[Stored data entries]
————————

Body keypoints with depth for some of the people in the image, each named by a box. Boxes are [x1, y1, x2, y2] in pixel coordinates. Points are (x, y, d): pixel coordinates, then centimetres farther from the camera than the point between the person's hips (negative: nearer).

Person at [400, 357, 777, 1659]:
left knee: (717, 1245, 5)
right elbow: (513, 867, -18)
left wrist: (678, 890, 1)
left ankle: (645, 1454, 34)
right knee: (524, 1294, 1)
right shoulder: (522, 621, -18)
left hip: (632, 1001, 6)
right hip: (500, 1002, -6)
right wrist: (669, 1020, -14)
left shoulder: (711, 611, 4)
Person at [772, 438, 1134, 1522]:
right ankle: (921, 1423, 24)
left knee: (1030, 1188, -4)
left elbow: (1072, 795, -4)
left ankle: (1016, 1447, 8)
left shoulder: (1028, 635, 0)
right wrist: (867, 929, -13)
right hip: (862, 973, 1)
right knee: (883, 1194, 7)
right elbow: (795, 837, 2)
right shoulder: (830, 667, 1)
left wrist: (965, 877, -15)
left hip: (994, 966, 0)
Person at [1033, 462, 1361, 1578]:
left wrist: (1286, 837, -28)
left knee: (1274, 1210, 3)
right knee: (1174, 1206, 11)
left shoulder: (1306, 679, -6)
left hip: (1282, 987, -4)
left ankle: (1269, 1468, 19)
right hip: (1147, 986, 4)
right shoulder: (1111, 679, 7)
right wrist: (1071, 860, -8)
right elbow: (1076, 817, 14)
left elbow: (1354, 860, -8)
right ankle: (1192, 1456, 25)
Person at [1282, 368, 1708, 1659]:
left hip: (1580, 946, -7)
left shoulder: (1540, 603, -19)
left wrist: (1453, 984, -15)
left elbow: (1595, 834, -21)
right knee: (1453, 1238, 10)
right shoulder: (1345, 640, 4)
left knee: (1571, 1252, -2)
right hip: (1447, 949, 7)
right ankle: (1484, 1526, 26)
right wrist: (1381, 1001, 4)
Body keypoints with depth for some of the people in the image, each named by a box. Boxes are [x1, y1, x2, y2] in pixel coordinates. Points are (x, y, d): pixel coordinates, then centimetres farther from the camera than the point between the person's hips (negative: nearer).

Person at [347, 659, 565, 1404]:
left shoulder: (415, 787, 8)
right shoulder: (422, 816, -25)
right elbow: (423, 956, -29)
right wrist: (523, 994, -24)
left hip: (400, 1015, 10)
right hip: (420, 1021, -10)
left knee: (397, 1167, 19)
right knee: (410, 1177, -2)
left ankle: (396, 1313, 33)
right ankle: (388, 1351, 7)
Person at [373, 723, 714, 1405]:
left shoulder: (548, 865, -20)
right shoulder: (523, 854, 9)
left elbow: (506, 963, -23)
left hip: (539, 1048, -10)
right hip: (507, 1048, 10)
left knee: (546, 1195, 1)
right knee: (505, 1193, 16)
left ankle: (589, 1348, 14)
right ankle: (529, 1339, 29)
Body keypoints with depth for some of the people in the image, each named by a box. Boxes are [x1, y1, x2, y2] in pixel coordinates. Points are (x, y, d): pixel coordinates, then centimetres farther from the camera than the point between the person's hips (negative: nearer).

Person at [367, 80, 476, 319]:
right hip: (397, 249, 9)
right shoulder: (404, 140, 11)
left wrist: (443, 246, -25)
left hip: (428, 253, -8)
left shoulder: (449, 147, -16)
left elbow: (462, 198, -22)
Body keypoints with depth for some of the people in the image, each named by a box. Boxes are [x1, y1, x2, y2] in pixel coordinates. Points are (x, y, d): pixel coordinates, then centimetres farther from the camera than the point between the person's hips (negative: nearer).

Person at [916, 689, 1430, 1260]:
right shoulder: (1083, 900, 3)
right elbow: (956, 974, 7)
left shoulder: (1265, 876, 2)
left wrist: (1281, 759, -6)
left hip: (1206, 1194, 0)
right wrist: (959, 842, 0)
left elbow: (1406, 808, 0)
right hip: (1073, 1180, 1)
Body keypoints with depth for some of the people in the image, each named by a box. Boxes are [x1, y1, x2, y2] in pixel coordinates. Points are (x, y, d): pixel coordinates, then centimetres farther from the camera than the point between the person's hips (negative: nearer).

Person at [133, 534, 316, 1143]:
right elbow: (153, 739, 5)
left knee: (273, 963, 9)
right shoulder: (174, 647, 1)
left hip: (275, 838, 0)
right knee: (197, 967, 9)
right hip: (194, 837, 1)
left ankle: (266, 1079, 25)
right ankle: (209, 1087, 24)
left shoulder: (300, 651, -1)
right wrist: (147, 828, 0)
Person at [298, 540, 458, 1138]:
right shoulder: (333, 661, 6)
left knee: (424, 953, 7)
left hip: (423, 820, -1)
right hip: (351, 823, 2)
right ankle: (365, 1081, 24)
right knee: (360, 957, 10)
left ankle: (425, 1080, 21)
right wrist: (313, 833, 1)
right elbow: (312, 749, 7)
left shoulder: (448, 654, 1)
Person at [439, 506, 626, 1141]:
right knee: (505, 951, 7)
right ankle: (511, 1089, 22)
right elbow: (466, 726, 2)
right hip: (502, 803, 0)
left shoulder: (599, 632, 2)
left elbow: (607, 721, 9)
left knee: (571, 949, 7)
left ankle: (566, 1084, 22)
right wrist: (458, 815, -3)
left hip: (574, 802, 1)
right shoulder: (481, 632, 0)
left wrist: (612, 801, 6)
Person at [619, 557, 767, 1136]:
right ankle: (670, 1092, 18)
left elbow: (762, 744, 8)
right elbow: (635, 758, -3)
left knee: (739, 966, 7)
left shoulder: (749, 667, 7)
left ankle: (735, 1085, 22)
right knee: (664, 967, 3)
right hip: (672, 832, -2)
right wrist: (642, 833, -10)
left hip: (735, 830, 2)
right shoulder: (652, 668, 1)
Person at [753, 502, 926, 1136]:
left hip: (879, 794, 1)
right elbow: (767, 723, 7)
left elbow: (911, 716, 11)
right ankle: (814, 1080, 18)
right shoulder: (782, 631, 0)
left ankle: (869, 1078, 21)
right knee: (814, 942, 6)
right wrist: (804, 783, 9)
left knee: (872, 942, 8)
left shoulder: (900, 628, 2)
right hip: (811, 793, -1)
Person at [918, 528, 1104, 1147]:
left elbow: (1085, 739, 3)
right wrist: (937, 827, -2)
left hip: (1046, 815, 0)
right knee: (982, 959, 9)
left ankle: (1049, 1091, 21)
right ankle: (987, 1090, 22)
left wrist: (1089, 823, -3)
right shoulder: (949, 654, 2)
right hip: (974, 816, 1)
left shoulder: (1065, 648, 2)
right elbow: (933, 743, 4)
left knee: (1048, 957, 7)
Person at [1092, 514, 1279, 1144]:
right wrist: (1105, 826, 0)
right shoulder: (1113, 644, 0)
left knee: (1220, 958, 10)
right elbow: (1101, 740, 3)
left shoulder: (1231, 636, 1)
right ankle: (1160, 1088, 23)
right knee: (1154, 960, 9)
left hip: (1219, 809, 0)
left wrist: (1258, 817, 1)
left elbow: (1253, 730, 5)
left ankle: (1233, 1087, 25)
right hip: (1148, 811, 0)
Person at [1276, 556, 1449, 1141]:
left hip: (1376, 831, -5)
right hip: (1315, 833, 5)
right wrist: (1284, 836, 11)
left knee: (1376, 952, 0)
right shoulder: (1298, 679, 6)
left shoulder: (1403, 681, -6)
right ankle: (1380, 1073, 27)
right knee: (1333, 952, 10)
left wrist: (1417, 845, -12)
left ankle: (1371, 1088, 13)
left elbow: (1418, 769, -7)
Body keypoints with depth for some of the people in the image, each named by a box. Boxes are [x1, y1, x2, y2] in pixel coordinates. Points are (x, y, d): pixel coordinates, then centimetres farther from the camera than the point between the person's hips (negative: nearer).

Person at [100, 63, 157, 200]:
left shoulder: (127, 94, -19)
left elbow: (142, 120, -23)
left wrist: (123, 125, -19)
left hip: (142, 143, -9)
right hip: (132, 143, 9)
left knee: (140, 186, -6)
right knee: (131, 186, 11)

————————

* **Required work**: After locating the line that contains "right wrist: (669, 1020, -14)", please copy exactly every line from the start of the records through it, and nothing else.

* **Expected output**:
Body keypoints with depth for some of the people in the image, each named by a box. Boxes are [x1, y1, x2, y2] in pixel coordinates. Points are (x, y, d): pixel coordinates, then centimetres farther from the camera than the point between the person's hips (negative: nearer).

Person at [400, 357, 777, 1659]:
left knee: (717, 1245, 5)
right elbow: (513, 867, -18)
left wrist: (678, 890, 1)
left ankle: (645, 1454, 34)
right knee: (524, 1294, 1)
right shoulder: (522, 621, -18)
left hip: (632, 1001, 6)
right hip: (500, 1002, -6)
right wrist: (669, 1020, -14)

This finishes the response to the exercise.